Distributed Cache: Cache layer outside the application process, typically Redis or Memcached, which can be shared by multiple instances.

Error Budget: SRE concept: the tolerable proportion of SLO violations within a defined time window. A service with a 99.9% availability SLO has 8.7 hours/year of error budget.
EBS gp3: Current generation of AWS General Purpose SSD volumes. Provides 3,000 IOPS and 125 MB/s baseline without burst mechanics, at 20% lower price than gp2.

Full Table Scan: Database operation in which all rows of a table must be read because no index exists for the query condition. Leads to high I/O and CPU load.

Horizontal Scaling: Increasing capacity by adding more identical instances behind a load balancer. Contrasts with vertical scaling (larger instance).
HPA (Horizontal Pod Autoscaler): Kubernetes mechanism that automatically adjusts the number of pods in a deployment based on CPU utilization or custom metrics.

IOPS (Input/Output Operations Per Second): Measurement for the speed of storage systems. Relevant for database performance and data-intensive workloads.
Index Strategy: Documented plan of which database columns/fields are indexed, to speed up frequent queries without creating unnecessary write overhead.

Latency: The time a single request requires from receipt to complete response. Typically measured in percentiles: P50 (median), P95, P99, P99.9.
Load Balancer: Component that distributes incoming requests across multiple backend instances, to distribute load evenly and avoid single points of failure.
Load Testing: Systematic verification of system behavior under defined, realistic load. Used to validate SLOs and auto-scaling configurations.

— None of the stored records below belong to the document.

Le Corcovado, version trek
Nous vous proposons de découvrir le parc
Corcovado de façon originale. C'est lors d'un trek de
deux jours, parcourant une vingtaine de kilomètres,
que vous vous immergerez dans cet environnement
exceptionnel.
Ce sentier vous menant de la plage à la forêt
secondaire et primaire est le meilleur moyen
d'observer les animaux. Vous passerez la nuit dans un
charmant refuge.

P50/P95/P99/P99.9 (latency percentiles): Statistical measures for latency distributions: P95 = 95% of all requests are faster than this value. P99 = 99% of all requests are faster. Tail latency (P99, P99.9) is critical for user experience.
Performance Debt: Consciously accepted or unconsciously created performance limitations in architecture and implementation, that must be documented, prioritized, and resolved.
Provisioned Concurrency: AWS Lambda feature that pre-initializes function instances and keeps them warm, to eliminate cold start latency. Billed even during inactivity.

Read Replica: Read-only copy of a database that can take over read requests, to offload the primary database server.
Reserved Concurrency: AWS Lambda feature that reserves a fixed portion of the account concurrency limit for a function, to both guarantee a minimum capacity and prevent overloading the account.

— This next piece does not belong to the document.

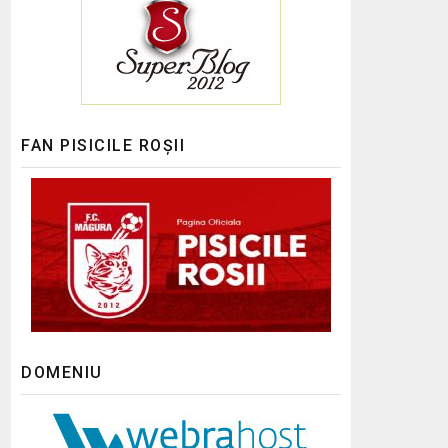
FAN PISICILE ROȘII
DOMENIU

Service Level Agreement (SLA): Contractually agreed performance guarantee between a service provider and customer. Basis: SLOs + escalation/compensation rules.
Service Level Indicator (SLI): Measurable quantity that quantifies the actually experienced service quality. Examples: P99 latency, success rate, availability.
Service Level Objective (SLO): Internal target for an SLI. Example: P99 latency < 500ms, measured over 30 days. SLOs are the foundation for error budget management.
Slow Query Log: Database feature that logs SQL queries that exceed a defined execution time. Fundamental tool for database performance analysis.
SLO Burn Rate: Rate at which the error budget is consumed. A burn rate > 1 means the budget is being consumed faster than allowed.
Stress Testing: Load test with loads significantly above the expected maximum (typically 2x–5x), to identify capacity limits, failure modes, and system behavior at the limit.

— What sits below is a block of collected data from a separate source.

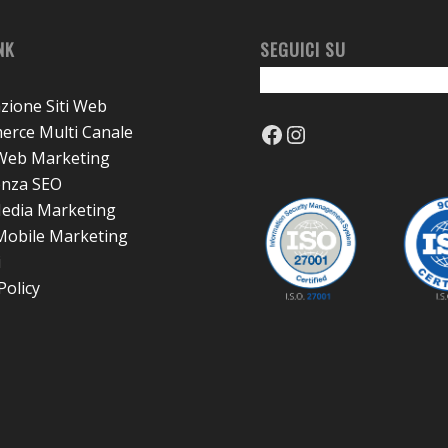
NK
SEGUICI SU
azione Siti Web
Facebook
Instagram
rce Multi Canale
 Web Marketing
enza SEO
Media Marketing
 Mobile Marketing
i
Policy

Throughput: Number of processed requests or amount of data per unit of time. Typical unit: Requests per Second (RPS/TPS) or MB/s.
TTL (Time-to-Live): Lifetime of a cache entry. After expiry, the entry is removed from the cache and reloaded on the next request.

Vertical Scaling: Increasing capacity by upgrading to a larger instance. Has a hard upper limit; typically requires downtime.
VPC Endpoint: AWS feature that allows cloud service APIs (S3, DynamoDB, SSM, etc.) to be reached via private AWS backbone connections, without passing through the internet.
VPC Peering: Direct network connection between two VPCs that routes traffic over the AWS internal network instead of the internet.

Write-Through Cache: Caching strategy in which write operations synchronously write to both the cache and the data source, to ensure cache consistency.